• _ENUNCIADO A_
Responda às perguntas seguintes com base no texto sobre os incêndios em Portugal, apresentado abaixo:
(i) Qual tem sido a consequência mais grave das combustões referidas no segundo parágrafo?
(ii) A que poeta pertence o verso «As santas a quem ninguém reza»?
(iii) A que pode levar o despertar incauto do chamado «kundalini»?

O sol mal se vê durante o dia. De noite as labaredas parecem representar o fim do mais baixo império, o dos actos hodiernos, estranhamente hodiernos. Por trás de espessas cortinas de fumo agitam-se, disformes, braços e corações, como se na costa do desespero dessem notícia de um naufrágio. Que estranho nevoeiro envolve o rosto desta Pátria que «Fita, com olhar esfíngico e fatal,/ O Ocidente, futuro do passado»?
Há na vida dos povos que criaram (criam) civilização um momento em que também Deus «oculta a Sua Face», seja por calamidades internas, seja por actos exteriores relativos a essas nações. A Casa Lusitana há muito que vem sendo fustigada por combustões de vária ordem. Desde o fogo da Inquisição, passando pelas muitas queimadelas colaterais (coisas de mudanças!) que o Liberalismo provocou, até à combustão mental que vem acontecendo nas últimas décadas, reduzindo também a uma espécie de cinza alguns frondosos caminhos da História de Portugal, que nunca tendo sido verdadeiramente conhecidos poderiam agora (perigosamente) conduzir a uma Razão que daria razão àquilo em que ninguém quer ver certa razão. A consequência mais grave tem sido uma certa esquizofrenia mental ou separação (isolamento) sem consciência que grassa na sociedade portuguesa, e à qual nos referimos em artigo recente.
Neste Verão, com a combustão propriamente dita, a vegetal, completa-se assim uma fatídica acção totalizante na Pátria portuguesa. Afectará isto o Portugal de sempre? Seja como for, estes estragos no Portugal de hoje (só paradoxalmente reparáveis), pela lei universal de reacção contrária despertarão um outro fogo de carácter diferente, ou melhor, de manifestação diferente, talvez um fogo espiritual adormecido, mas com efeitos diversos, como veremos. Se a força é contrária, o sentido também o é. Uma floresta viçosa não dorme, vive e faz viver. Ateado o fogo vem a destruição. E destruição porque este fogo é indevido. Nunca é de mais insistir que entre a profanação do corpo humano e a profanação do corpo da natureza não existe diferença nenhuma; o pecado contra o Espírito Santo é o mesmo. Há também uma estreita relação dos fogos em dois sentidos ou manifestações: a do plano material ou da cobiça e aquela situação daqueles que, espiritualmente, utilizam métodos indevidos para atear em si o almejado fogo da clarividência, e é sabido que o despertar incauto do chamado «kundalini» pode levar à mais deplorável das loucuras. O dragão da floresta, que deveria estar no seu próprio dormir, está a ser afrontado, facto muitíssimo mais sério do que aquele arrojo marialva do toureiro que corre para o touro “em pontas”. A loucura do país - não aquela provocada pelo fogo que arde sem chama -, mas a loucura das emoções que são quase terra, essa é de um perfil tal cujas consequências são imprevisíveis. Mas há neste emaranhado demoníaco que ronda as árvores, aqueles cujos corações sofrem e nunca se esquecem do verso de Caeiro «As santas a quem ninguém reza». Para esses as prometidas Línguas de Fogo descem como bálsamo redentor.

• _LINHAS DE DADOS_
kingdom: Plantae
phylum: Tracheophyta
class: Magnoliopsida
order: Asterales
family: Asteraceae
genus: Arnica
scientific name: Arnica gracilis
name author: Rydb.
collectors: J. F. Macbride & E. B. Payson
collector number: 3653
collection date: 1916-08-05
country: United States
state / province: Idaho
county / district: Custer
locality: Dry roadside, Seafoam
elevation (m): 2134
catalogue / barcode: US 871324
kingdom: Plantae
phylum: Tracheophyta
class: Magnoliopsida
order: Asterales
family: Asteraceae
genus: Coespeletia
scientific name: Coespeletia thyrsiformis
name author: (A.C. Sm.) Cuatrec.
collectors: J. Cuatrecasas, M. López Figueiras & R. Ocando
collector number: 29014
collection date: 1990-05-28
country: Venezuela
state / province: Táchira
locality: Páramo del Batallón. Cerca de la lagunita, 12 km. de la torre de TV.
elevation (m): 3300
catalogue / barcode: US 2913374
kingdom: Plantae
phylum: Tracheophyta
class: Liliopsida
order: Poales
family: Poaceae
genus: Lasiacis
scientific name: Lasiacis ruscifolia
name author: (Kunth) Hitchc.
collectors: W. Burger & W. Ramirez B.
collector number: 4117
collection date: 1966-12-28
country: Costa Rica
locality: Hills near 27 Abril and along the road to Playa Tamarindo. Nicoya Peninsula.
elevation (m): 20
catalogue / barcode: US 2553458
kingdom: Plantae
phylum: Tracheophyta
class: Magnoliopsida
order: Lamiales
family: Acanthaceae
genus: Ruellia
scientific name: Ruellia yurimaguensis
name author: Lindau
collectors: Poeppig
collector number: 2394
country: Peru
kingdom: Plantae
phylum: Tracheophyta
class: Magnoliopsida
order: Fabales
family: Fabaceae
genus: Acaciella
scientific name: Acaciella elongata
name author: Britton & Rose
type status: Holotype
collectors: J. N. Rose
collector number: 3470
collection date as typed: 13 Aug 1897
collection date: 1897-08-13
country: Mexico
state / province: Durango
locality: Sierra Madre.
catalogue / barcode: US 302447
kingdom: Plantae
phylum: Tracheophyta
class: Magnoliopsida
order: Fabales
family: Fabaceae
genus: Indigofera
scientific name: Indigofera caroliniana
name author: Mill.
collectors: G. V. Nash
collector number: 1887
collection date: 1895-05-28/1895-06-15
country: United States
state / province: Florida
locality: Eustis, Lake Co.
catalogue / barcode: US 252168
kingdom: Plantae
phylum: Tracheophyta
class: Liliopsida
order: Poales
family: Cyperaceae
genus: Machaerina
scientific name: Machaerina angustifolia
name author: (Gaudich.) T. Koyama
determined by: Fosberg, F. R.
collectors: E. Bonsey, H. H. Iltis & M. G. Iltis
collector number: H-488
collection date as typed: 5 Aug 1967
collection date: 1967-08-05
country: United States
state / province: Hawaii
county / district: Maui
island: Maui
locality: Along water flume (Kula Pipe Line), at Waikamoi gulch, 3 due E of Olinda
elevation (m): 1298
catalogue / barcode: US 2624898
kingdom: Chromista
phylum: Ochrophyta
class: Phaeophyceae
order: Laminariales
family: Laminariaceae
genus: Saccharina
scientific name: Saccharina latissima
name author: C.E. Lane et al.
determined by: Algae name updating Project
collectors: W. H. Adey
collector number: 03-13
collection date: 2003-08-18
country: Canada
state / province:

• _ENUNCIADO B_
Extraia, das linhas acima, todas as que contêm a palavra «collection».

• _RESPOSTA A_
(i) Uma certa esquizofrenia mental ou separação (isolamento) sem consciência que grassa na sociedade portuguesa.
(ii) A Caeiro.
(iii) À mais deplorável das loucuras.

• _RESPOSTA B_
collection date: 1916-08-05
collection date: 1990-05-28
collection date: 1966-12-28
collection date as typed: 13 Aug 1897
collection date: 1897-08-13
collection date: 1895-05-28/1895-06-15
collection date as typed: 5 Aug 1967
collection date: 1967-08-05
collection date: 2003-08-18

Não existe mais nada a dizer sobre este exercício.